● Material provided:
══════

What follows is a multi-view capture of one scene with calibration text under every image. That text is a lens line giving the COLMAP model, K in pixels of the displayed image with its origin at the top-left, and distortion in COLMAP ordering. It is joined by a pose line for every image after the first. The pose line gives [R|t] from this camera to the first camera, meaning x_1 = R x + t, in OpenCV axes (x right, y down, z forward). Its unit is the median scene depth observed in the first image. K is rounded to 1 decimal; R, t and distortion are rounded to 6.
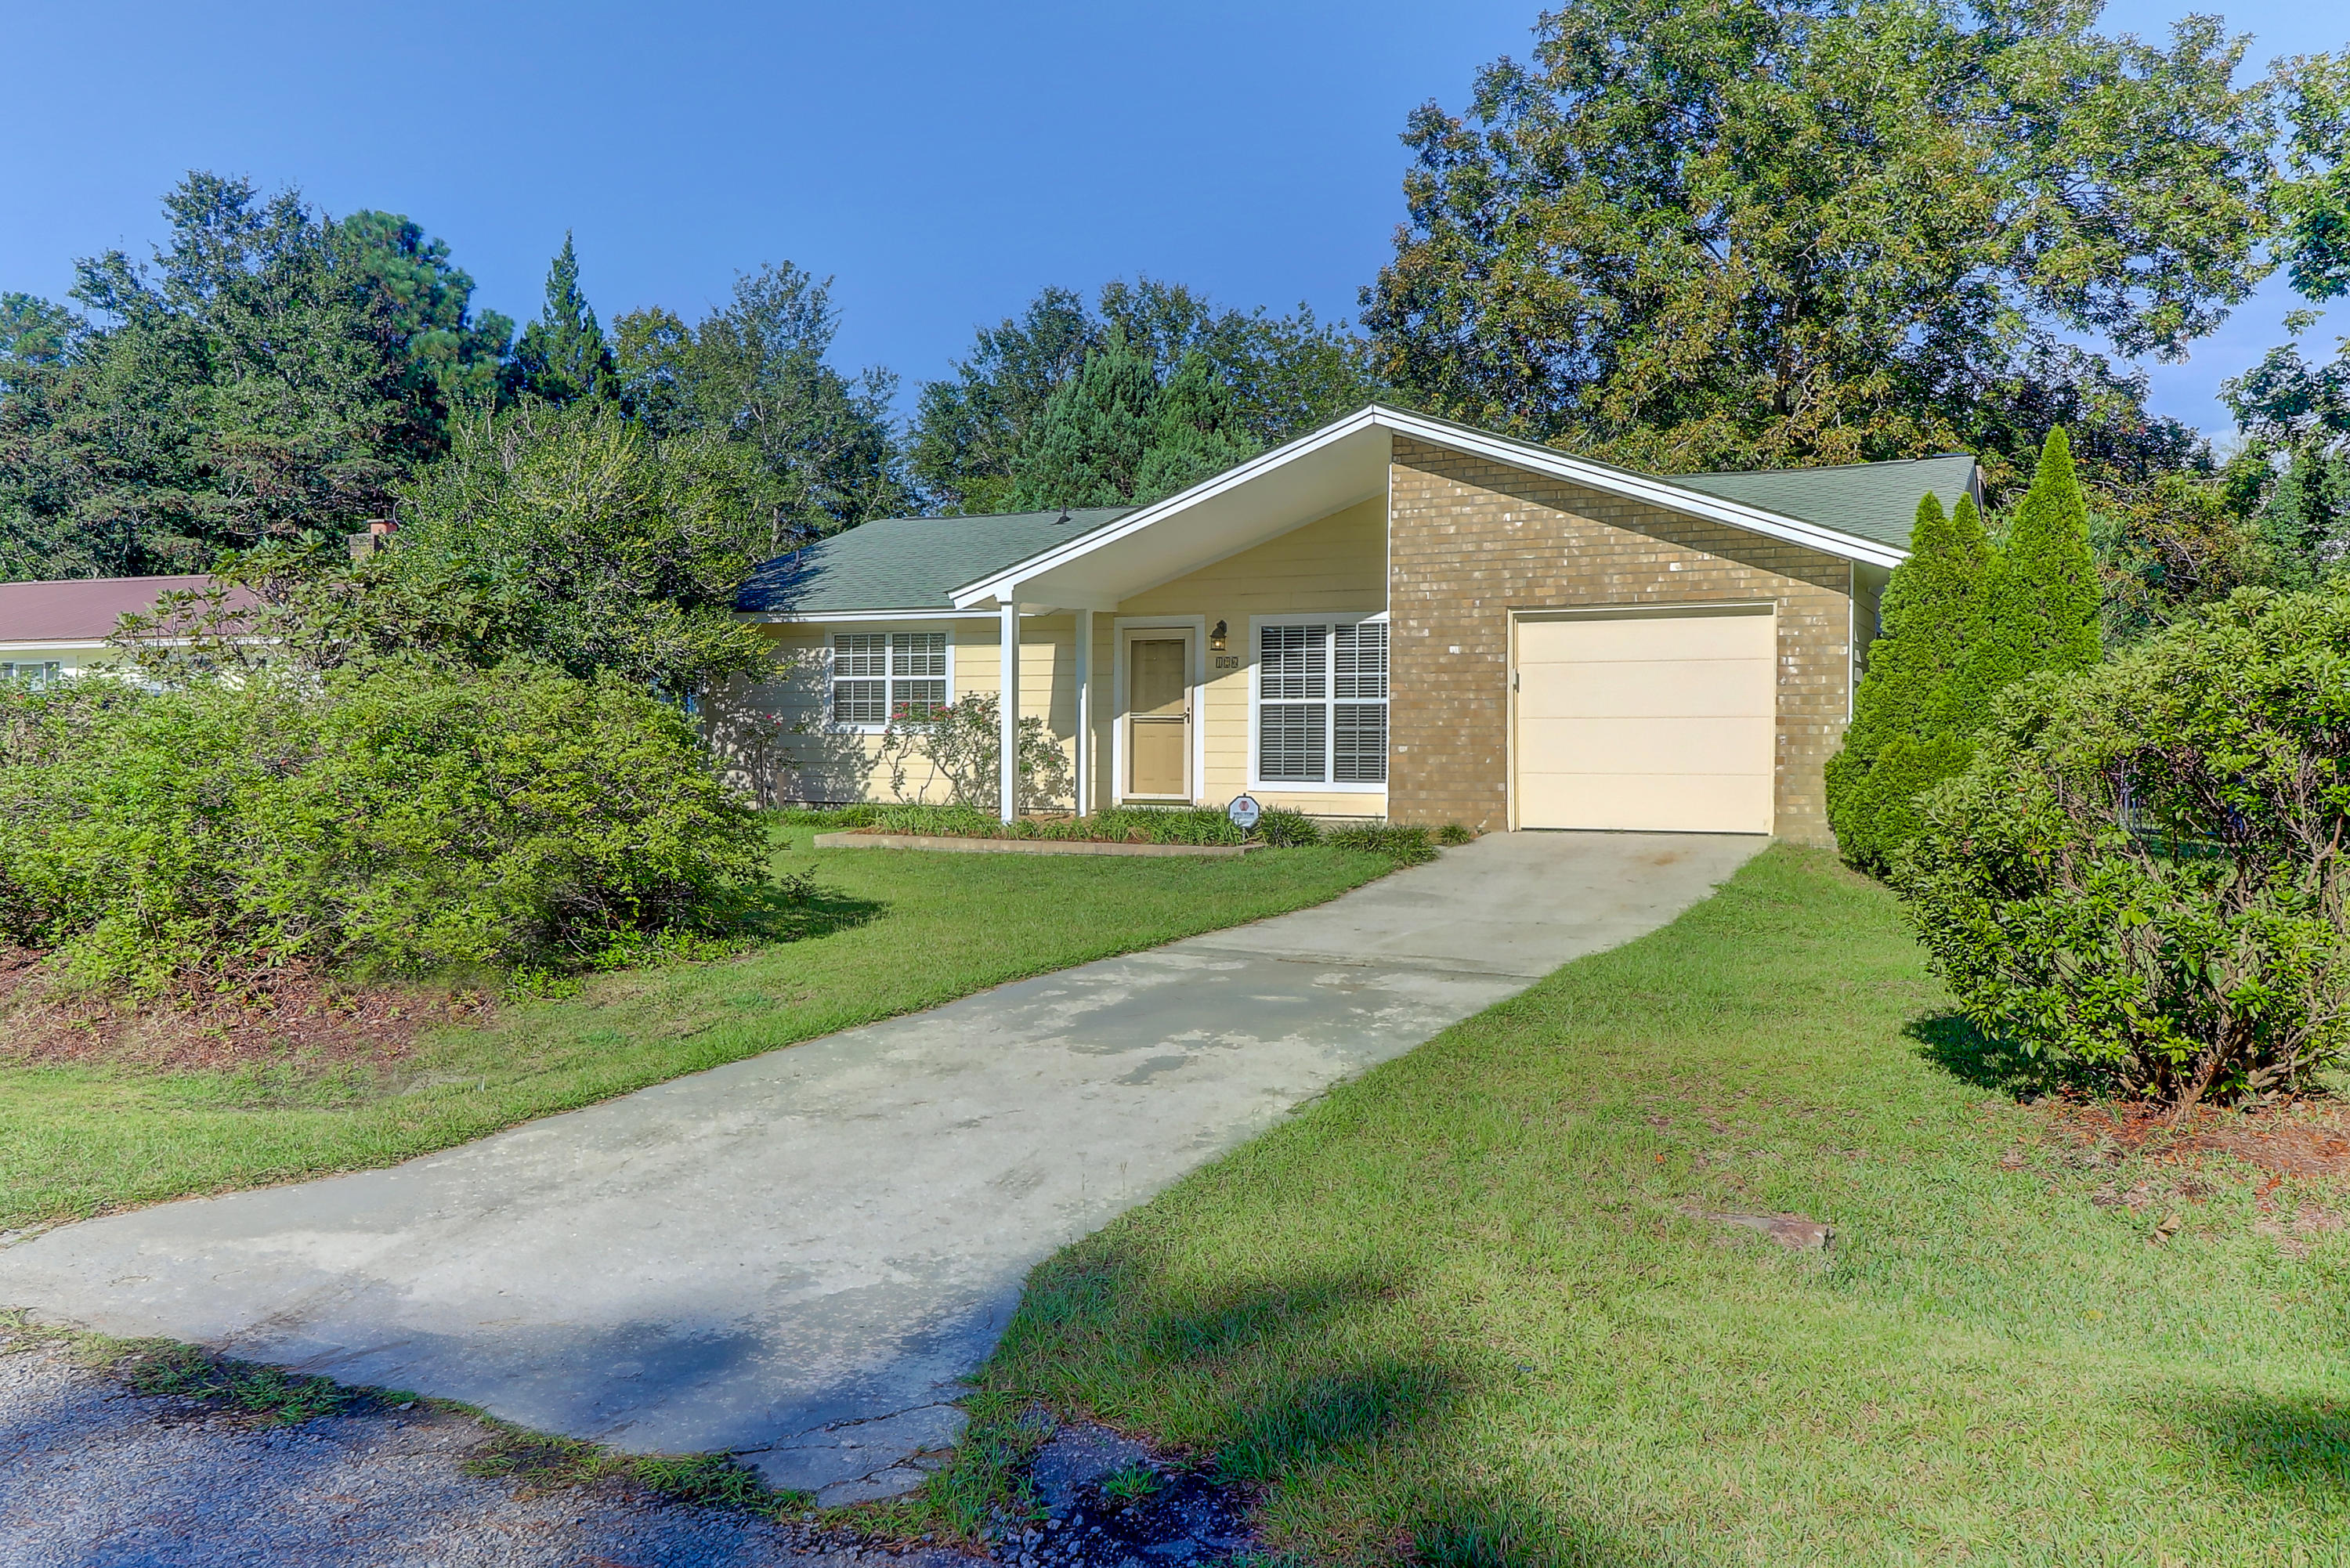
lens RADIAL K [[1934.0, 0, 1175.0], [0, 1934.0, 784.0], [0, 0, 1]] dist [0.030674, -0.004261]
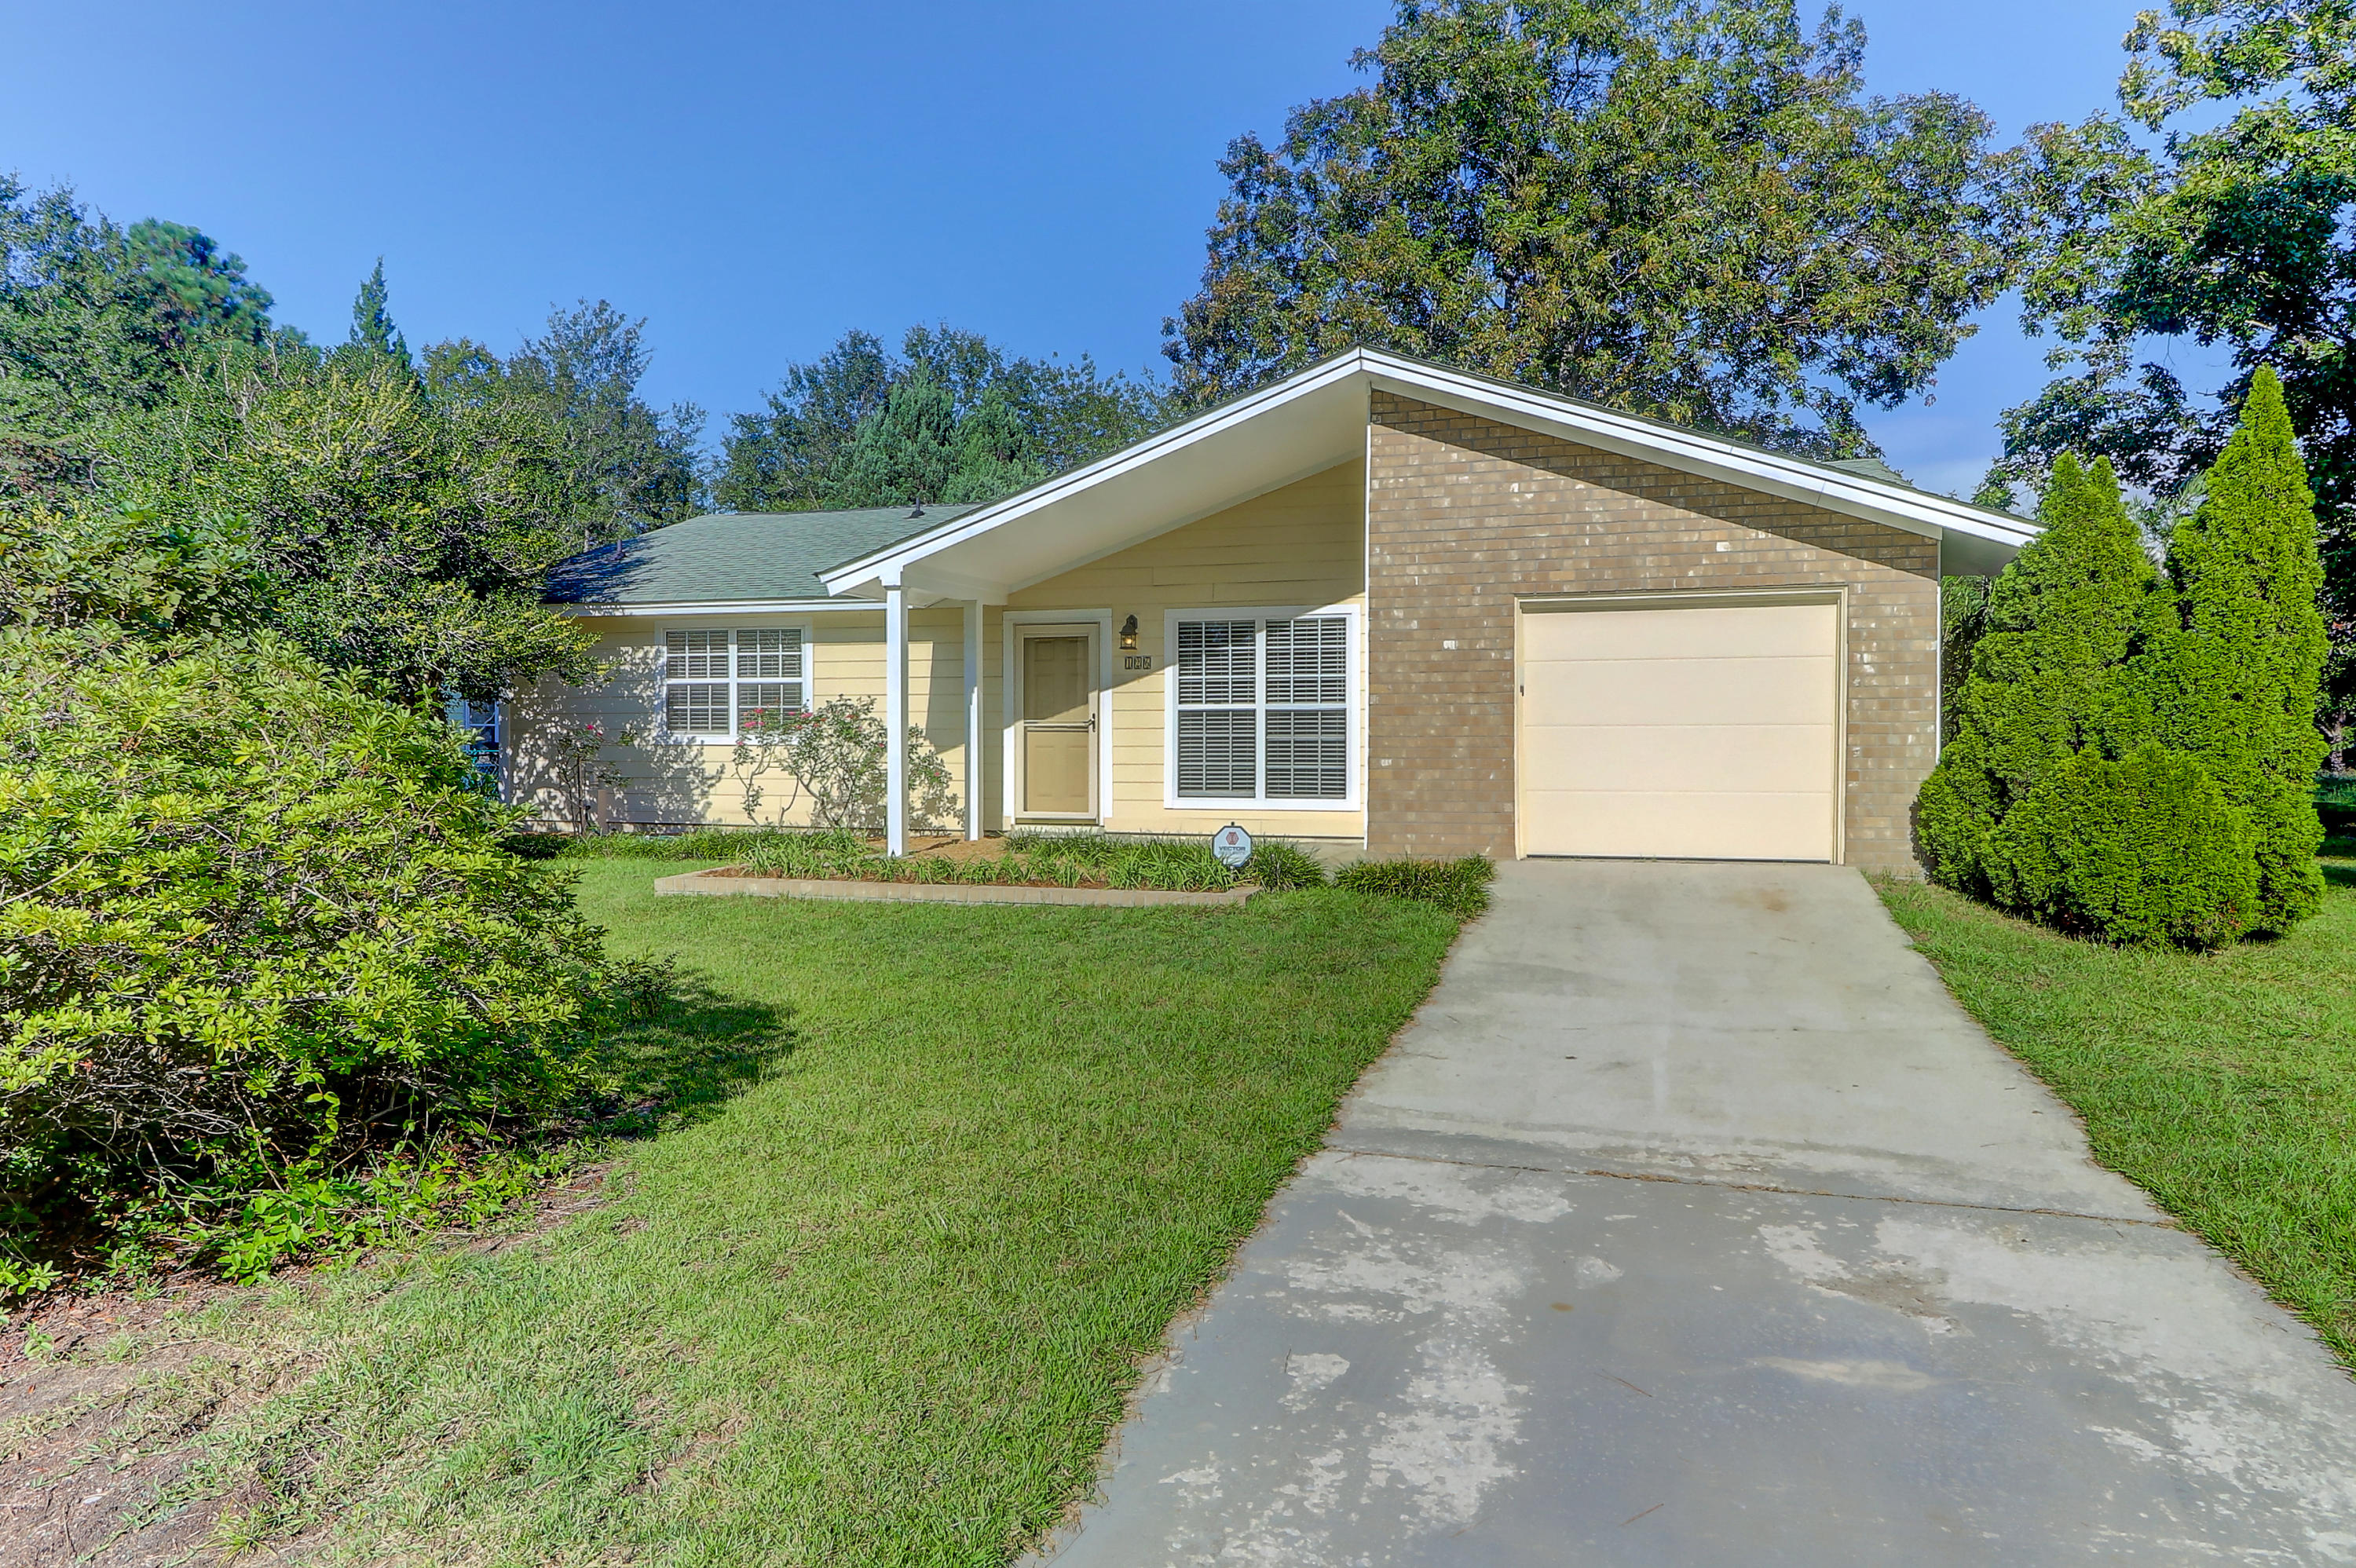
lens RADIAL K [[1453.8, 0, 1178.0], [0, 1453.8, 784.0], [0, 0, 1]] dist [0.006187, 0.000530]
pose [[0.983242, -0.009790, 0.182042, -0.078258], [0.008363, 0.999928, 0.008603, -0.013536], [-0.182113, -0.006936, 0.983253, 0.353719]]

══════

● Work request: Set down all of the lines above verbatim, leaving out the pictures.

● Output:
What follows is a multi-view capture of one scene with calibration text under every image. That text is a lens line giving the COLMAP model, K in pixels of the displayed image with its origin at the top-left, and distortion in COLMAP ordering. It is joined by a pose line for every image after the first. The pose line gives [R|t] from this camera to the first camera, meaning x_1 = R x + t, in OpenCV axes (x right, y down, z forward). Its unit is the median scene depth observed in the first image. K is rounded to 1 decimal; R, t and distortion are rounded to 6.
lens RADIAL K [[1934.0, 0, 1175.0], [0, 1934.0, 784.0], [0, 0, 1]] dist [0.030674, -0.004261]
lens RADIAL K [[1453.8, 0, 1178.0], [0, 1453.8, 784.0], [0, 0, 1]] dist [0.006187, 0.000530]
pose [[0.983242, -0.009790, 0.182042, -0.078258], [0.008363, 0.999928, 0.008603, -0.013536], [-0.182113, -0.006936, 0.983253, 0.353719]]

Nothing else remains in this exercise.